The American introduced himself. My father, a knowledgable amateur historian of art, was most excited to discover that our American lunch time companion was William Milliken, a former Director of the Cleveland Museum of Art in Cleveland, Ohio, and a famous historian of mediaeval art.

Later Miss Steiner, a humourless late middle-aged Austrian who managed the Pensione Calcina, told us that Mr Milliken stayed at the Calcina every year during the month in which his mother had died. He stayed in the room that she used to occupy during her visits to the Calcina. Whilst he stayed there, Miss Steiner informed us, the room was always filled with his mother’s favourite flowers, and furnished with the very same furniture that she used to use whilst she was a guest at the pensione.

 

Mr Milliken died in 1978, at least ten years after I last met him. About twenty years later, I bought a second-hand copy of his book, “Unfamiliar Venice”. This wonderfully illustrated and almost poetically written book, which was published in 1967, describes the magic of Venice beautifully, but makes no mention at all of any of the things we learnt about our solitary American neighbour in the dining room of the Pensione Calcina.

 

 

Fear of flying

Flying by wire_500

 

I used to be very apprehensive about flying. It scared me to think that each time we lifted off from the runway might be the prelude to the sudden ending of my short life. I used to read the safety instruction card, and still do today. However, I had little faith that by following the safety instructions, had there have actually been a disaster, would my life have been saved. On one occasion, I became very agitated because the man in the seat beside me had not fastened his seatbelt when instructed by the voice that cracked through the loudspeakers of the ‘plane’s tannoy system. My mother mentioned my concern to him, and I felt reassured when he told us that he worked for BEA (British European Airways) and knew exactly when it was essential to fasten this safety device.

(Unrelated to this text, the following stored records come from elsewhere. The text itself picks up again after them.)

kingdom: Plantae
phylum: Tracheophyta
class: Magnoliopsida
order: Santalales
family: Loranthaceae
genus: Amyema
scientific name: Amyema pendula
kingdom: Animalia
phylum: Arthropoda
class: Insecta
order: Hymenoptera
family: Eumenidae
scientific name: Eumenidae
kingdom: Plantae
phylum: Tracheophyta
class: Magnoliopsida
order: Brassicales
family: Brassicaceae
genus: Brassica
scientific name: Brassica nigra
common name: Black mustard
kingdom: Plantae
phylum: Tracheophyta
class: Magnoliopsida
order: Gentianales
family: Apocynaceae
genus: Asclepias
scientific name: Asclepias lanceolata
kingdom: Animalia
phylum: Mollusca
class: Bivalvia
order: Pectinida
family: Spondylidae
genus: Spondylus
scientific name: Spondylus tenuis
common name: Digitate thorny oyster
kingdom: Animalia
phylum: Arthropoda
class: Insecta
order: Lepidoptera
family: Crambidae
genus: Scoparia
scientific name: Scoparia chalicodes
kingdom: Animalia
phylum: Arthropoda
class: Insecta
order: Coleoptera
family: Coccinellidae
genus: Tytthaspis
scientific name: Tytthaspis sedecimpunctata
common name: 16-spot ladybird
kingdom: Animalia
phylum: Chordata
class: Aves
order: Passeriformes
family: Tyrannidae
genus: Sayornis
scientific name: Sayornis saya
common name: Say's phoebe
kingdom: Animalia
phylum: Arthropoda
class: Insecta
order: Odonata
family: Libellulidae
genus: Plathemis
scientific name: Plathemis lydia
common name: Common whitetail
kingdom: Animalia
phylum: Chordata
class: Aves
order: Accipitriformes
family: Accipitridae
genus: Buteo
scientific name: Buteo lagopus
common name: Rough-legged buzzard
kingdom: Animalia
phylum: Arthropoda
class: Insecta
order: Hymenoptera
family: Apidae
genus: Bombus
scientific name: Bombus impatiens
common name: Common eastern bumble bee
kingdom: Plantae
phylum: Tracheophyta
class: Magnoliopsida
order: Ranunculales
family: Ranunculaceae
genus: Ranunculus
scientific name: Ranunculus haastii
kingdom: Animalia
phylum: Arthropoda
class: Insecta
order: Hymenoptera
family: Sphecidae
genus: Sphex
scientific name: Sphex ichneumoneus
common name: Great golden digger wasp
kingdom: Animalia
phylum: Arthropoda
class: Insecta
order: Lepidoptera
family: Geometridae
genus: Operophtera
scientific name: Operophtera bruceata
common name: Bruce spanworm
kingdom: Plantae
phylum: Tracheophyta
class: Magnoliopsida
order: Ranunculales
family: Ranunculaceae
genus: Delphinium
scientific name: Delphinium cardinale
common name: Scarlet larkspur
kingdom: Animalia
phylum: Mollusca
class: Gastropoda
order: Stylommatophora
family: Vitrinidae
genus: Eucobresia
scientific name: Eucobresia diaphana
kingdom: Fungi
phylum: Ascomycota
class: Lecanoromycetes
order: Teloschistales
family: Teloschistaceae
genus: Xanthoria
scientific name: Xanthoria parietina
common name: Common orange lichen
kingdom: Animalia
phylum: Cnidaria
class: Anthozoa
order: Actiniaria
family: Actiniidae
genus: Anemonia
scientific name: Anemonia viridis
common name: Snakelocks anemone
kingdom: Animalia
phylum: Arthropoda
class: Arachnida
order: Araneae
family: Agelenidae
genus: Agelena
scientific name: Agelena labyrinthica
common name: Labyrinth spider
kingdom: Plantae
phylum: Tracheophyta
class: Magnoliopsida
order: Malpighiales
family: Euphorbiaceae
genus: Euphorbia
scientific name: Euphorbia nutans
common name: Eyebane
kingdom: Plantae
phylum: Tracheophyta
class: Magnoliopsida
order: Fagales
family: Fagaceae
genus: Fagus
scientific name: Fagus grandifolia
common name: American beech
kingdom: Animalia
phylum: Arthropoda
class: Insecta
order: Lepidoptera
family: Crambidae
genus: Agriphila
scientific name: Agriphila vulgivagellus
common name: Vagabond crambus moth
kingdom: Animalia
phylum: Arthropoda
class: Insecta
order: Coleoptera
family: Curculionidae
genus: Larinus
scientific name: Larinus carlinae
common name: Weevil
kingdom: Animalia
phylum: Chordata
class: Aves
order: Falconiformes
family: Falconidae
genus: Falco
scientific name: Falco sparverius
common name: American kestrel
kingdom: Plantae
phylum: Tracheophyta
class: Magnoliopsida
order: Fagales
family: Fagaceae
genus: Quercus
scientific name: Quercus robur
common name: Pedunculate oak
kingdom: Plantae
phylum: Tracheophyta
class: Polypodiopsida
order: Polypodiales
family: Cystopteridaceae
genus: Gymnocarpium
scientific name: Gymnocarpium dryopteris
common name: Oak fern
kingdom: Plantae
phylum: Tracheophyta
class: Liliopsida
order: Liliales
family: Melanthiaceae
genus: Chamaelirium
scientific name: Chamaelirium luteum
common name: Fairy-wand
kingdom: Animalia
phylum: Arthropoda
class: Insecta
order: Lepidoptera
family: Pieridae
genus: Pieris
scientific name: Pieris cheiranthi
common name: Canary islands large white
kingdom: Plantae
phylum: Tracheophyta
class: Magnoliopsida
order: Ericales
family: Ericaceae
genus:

During the 1960s, there were no moving map displays in aeroplanes such as are commonplace today. However, halfway through the flight, a small piece of paper used to be passed from passenger to passenger. It contained a bulletin about the progress of the flight, and it was signed by the pilot. I used to feel privileged being allowed to handle such an important document.

It was many years later that my hitherto irrational fear of flying became rational. I was on a jet ‘plane flying into London’s busy Heathrow airport from where I cannot remember. The ‘plane was descending, the buildings below us were becoming larger and clearer, and most of the clouds were above us, when suddenly the aircraft jolted and began to ascend rapidly.

We have had to climb,” the captain announced calmly over the loudspeaker system, “to avoid another aircrft that had come into our flight path.”

A few minutes later, we began descending 

We can now continue our landing,” the captain announced in a nervous voice, “There are no other aircraft in our way this time.”